Rumusan itu bisa berupa konsepsi nasib, atau soal tuhan;
"Kita berhadap-hadapan, lalu berbalik ke arah langit. Apakah di sana ada tuhan?"
Sementara soal nasib puisinya menceritakan ketakberdayaan:
"Mungkin nasib semacam angin malam, yang menendang kardus kardus, menerbangkan koran koran,mengapungkan harapan."
Source
Waktu modern seharusnya dapat dirumuskan kedalam puisi, sementara bagi mereka yang tak ikut kereta cepat waktu modern tetap susah dipahami, Serupa Kredo akhir tahun:
"Sebagaimana kalender, hanya angka-angka,
yang tak mesti dikalimatkan, atau sebab desember tetap saja desember."
Manusia terjebak dalam putaran waktu modern yang tak bisa diikutinya, terutama ketika menganggap kesunyian sebagai kado dari luar diri:
"Tak habis habis kita memuja, maha samudera, padahal dada kita lebih lautan, membentang layar, menantang gelombang, sementara kita terus mencatat, badai demi badai yang menabrak, dinding perahu hingga kandas, hingga terhempas."
Menjadi pabrik puisi; pengalaman ada-dalam sunyi itu sebagai pengalaman berada dalam puisi dan pada pengalaman manusiawi:
"Aku mencium harum bunga, pada detik ketika maut, begitu dekat.
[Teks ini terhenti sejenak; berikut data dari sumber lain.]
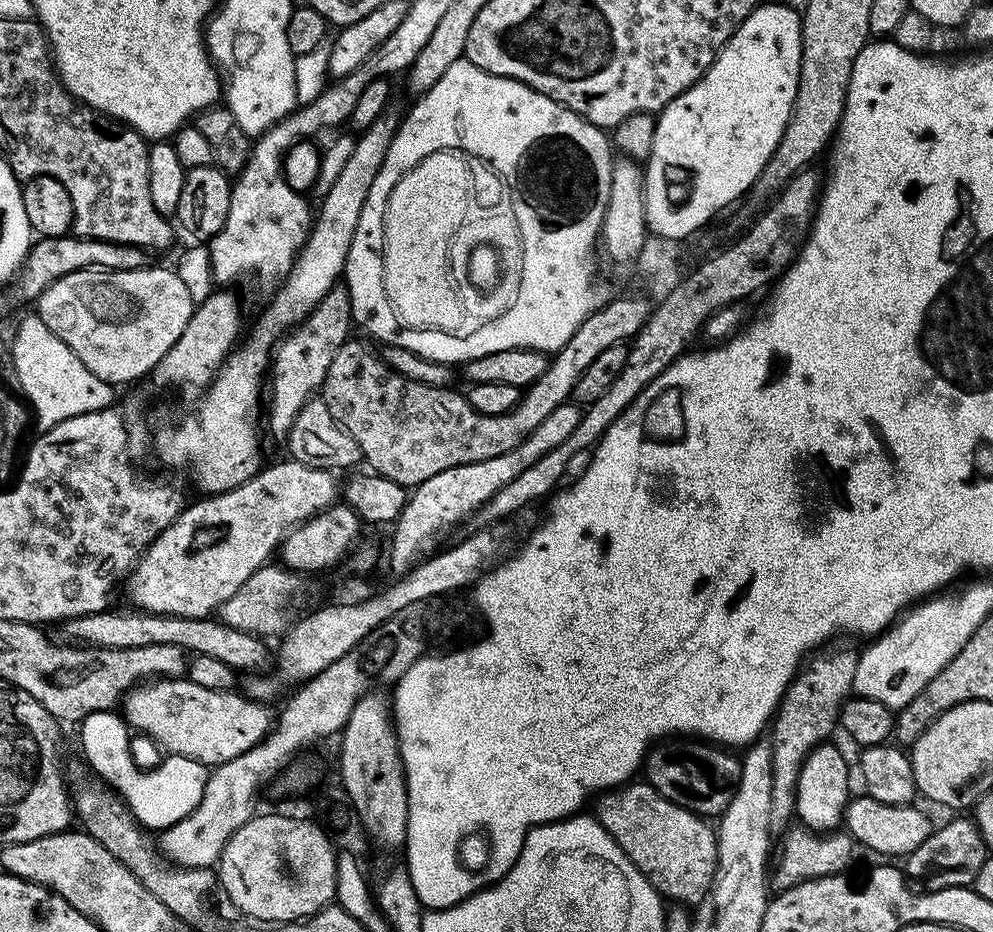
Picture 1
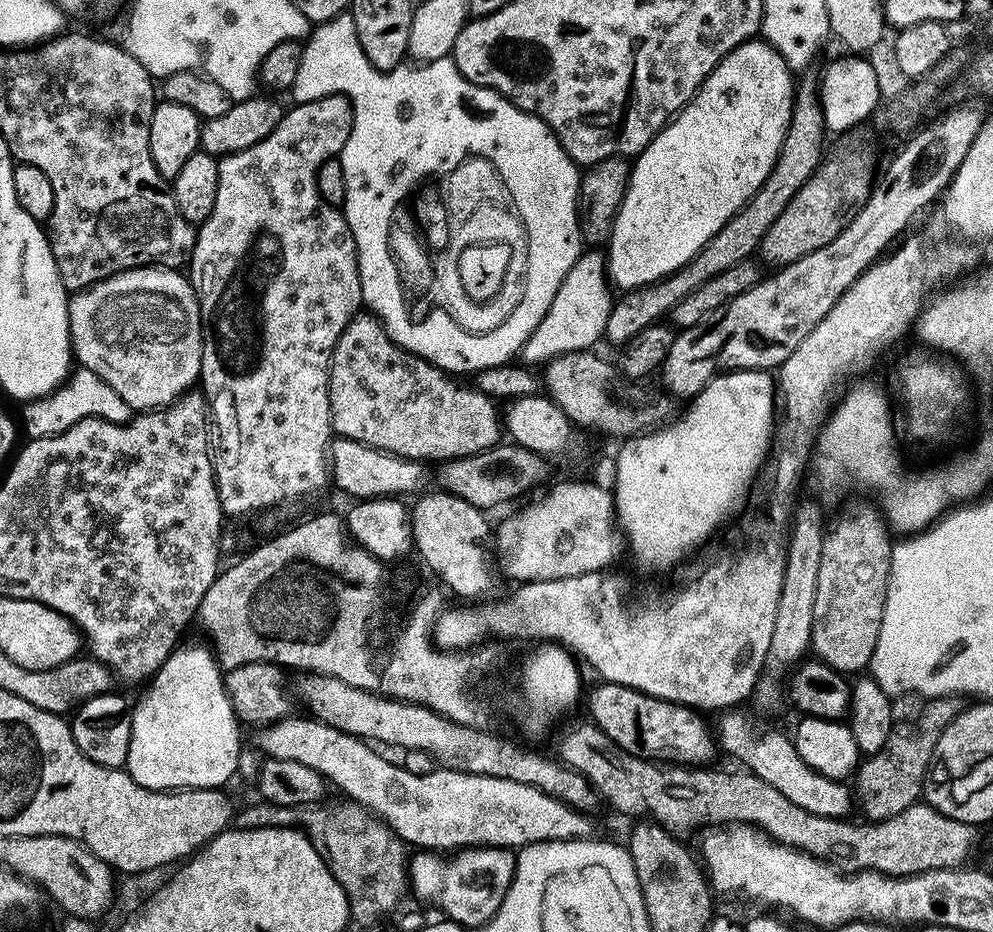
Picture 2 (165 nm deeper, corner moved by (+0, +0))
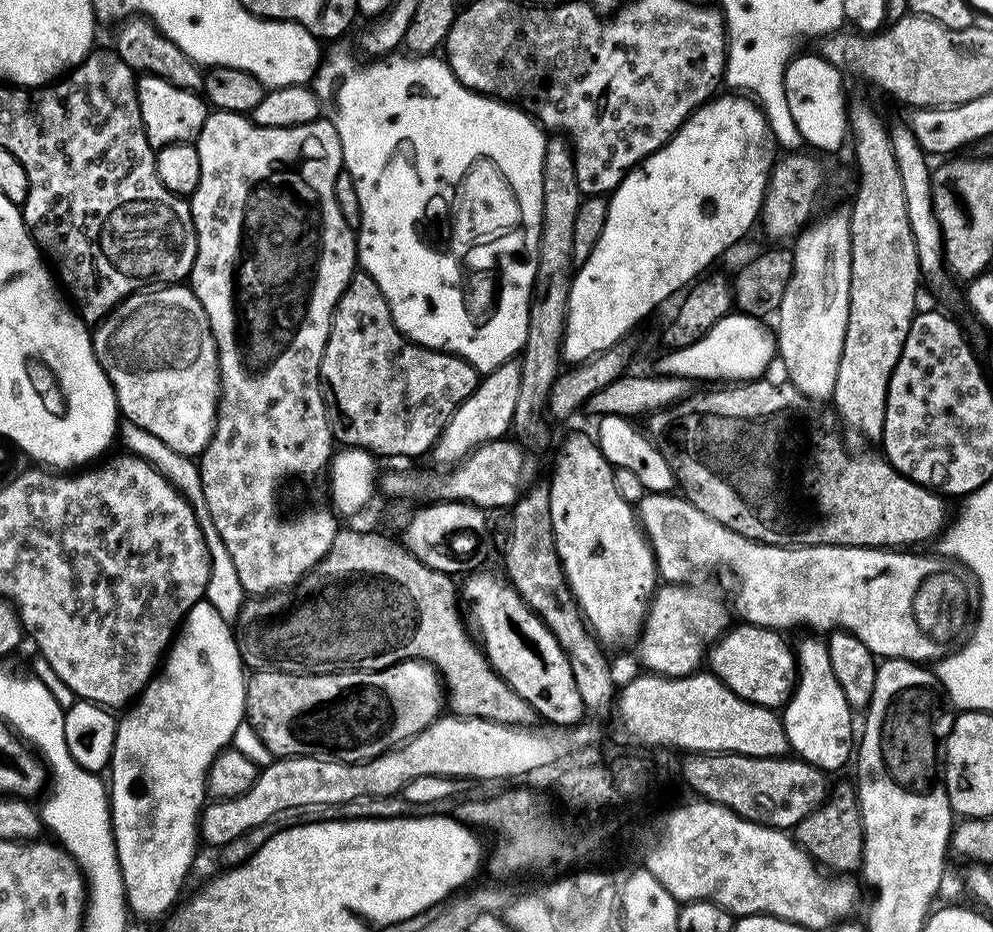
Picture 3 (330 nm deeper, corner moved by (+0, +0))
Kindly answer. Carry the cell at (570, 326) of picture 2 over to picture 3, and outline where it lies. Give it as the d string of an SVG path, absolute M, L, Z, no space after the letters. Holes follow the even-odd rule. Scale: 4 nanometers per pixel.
M515 359L508 360L494 371L487 373L477 383L474 394L454 412L450 422L444 427L443 434L436 440L430 453L430 458L438 463L435 465L442 468L451 467L460 463L477 446L503 439L511 431L520 386L521 370Z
Doa hanya serupa omong kosong mirip pembicaraan, seseorang dengan kenangan."
Ketika doa hanya mirip pembicaraan dengan kenangan, kematian terasa begitu sendirian. Rumah yang dikangeni manusia modern, yang memberi sunyi, adalah kematian.
Puisi, menurut Ignas Kleden, merupakan wacana yang memanfaatkan semaksimal mungkin sifat bahasa tulis yang dibebaskan dari peristiwa dan sifat bahasa yang simbolik, yang membuka diri bagi ambiguitas dan/atau ambivalensi. Kemampuan tiap ekspresi simbolik adalah menyingkap dan sekaligus menyembunyikan, revelation and concealment. Pabrik puisi menyajikan imaji, suasana, intuisi, dan pengalaman yang memberikan penyingkapan sekaligus pengelakan ihwal hidup di ruang modern.
"status pak penyair tua"
JAMAN CEPAT BERLARI, PAK TUA. SADARLAH!
aku penasaran, penggalan tulisan kutipan yang miring2 itu puisi milik siapa? selintas macam pernah kubaca ...tapi tak ingat, sebab kadang2 kita menemukan kata berserak dimana2 dgn makna sama cuma beda susunan kata saja. bila itu milikmu, keren benar👍
Itu memang contoh penggalan puisi persoalan-persoalan umum yang bisa di tulis khalayak. Aku cuma mau mematahkan; bahwa menjadi pabrik puisi tidaklah salah untuk berproses. Jadi, taulah tujuannya. 😅
Puisi ini memang sudah ada di catatanku sejak tahun 2012.